General hydrate prevention
Kidnay et al. lists three general ways of preventing hydrates from plugging a natural gas stream.
[2]: Operation outside the hydrate formation region, dehydration of the gas, and injection of hydrate inhibitors upstream the hydrate forming conditions.
Operation outside the hydrate formation region implies maintaining operations to the right of the hydrate equilibrium curve in all gas processes. This provides certainty that no hydrates form, but will in many cases be contradictory to low temperature gas processing. Feasible levels of liquid extraction and dew point control require low temperatures and elevated pressure. Thus, in many cases, optimal processing conditions penetrate the hydrate formation region, making operations outside an inappropriate solution.

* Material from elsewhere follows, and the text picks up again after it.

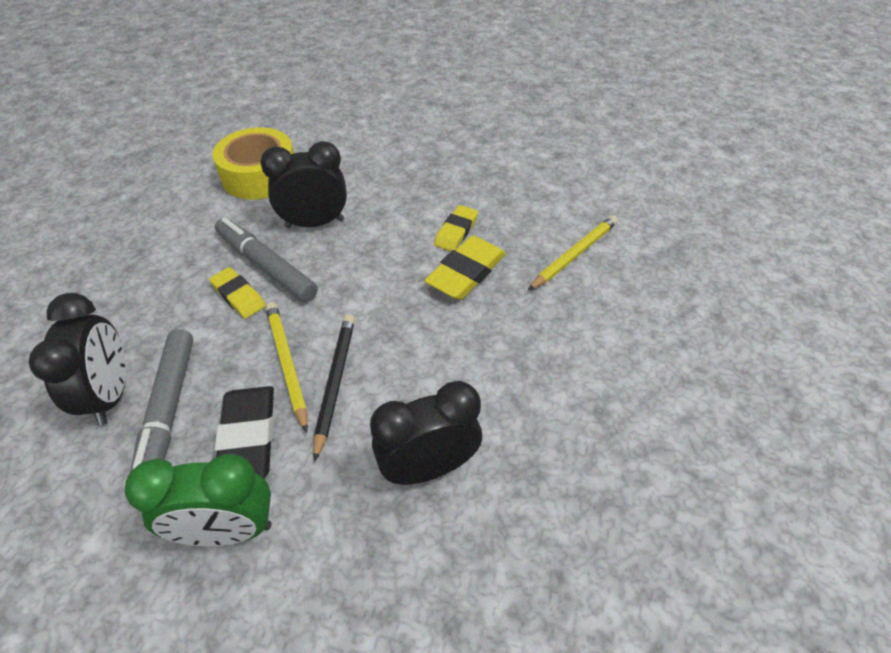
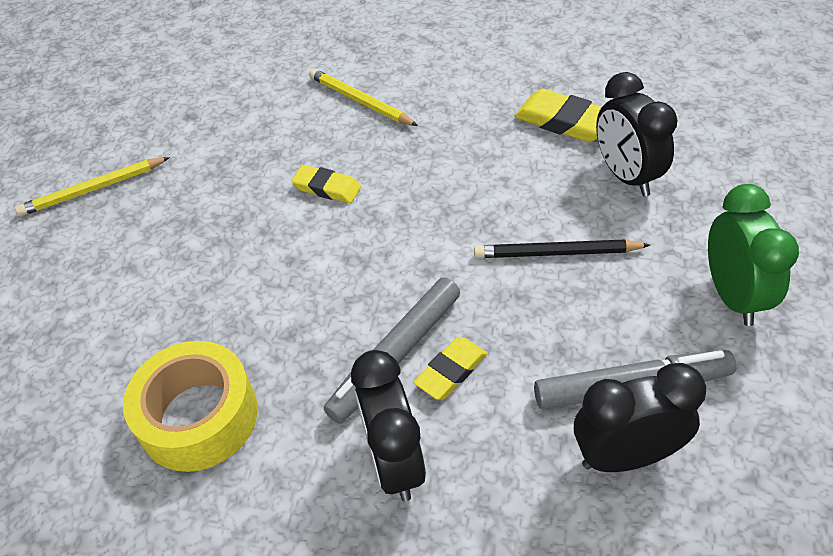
camera: 90 degrees left, 0 degrees up
(248, 437) = (638, 306): black eraser -> none
(287, 364) = (543, 297): yellow pencil -> yellow pencil (93, 189)
(315, 223) = (312, 322): black clock -> black clock (395, 461)
(466, 272) = (392, 174): yellow eraser -> yellow eraser (564, 122)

Gas is dehydrated by either absorption or adsorption depending on demanded gas dryness. The method prevents hydrate formation by utilizing that liquid water must be present for hydrates to form effectively. Removing water from the gas stream reduces the water dew point to the extent where no free water condenses out during the desired process, and no hydrate formation occurs.
Gas dehydration is also a step in ensuring correct combustion characteristics of the gas [6], and is generally an important element in gas processing. However, dehydration units are costly, and not always technically or economically feasible. Dehydration is also less common in onshore field operations [2], as in this work, where there is no upstream gas dehydration prior to the low temperature processes. As a result, water removal, condensate production and gas dewpointing occurs as simultaneous processes in low temperature separators. This saves the expenses of installing and running upstream dehydration units, however, it also gives processes operating inside the hydrate formation region, at the presence of liquid water.
Neither gas dehydration, nor operating outside the formation region is preferred in the processes treated in this work. Instead, they apply a very common hydrate preventive measure, named chemical hydrate inhibition.
Chemical hydrate inhibition
Kidnay et al. lists three types of chemical hydrate inhibition, through antiagglomerate, kinetic and thermodynamic inhibitors [2]. Antiagglomerates inhibit hydrate formation by preventing smaller hydrate particles from agglomerating into large size plugs. Kinetic inhibitors interfere with the construction of host material cages to slow down the hydrate crystal formation [2]. Both are used to prevent hydrates, however, this work concentrates on the use of thermodynamic inhibitors, and agglomerate and kinetic inhibitors will not be subject to further discussion.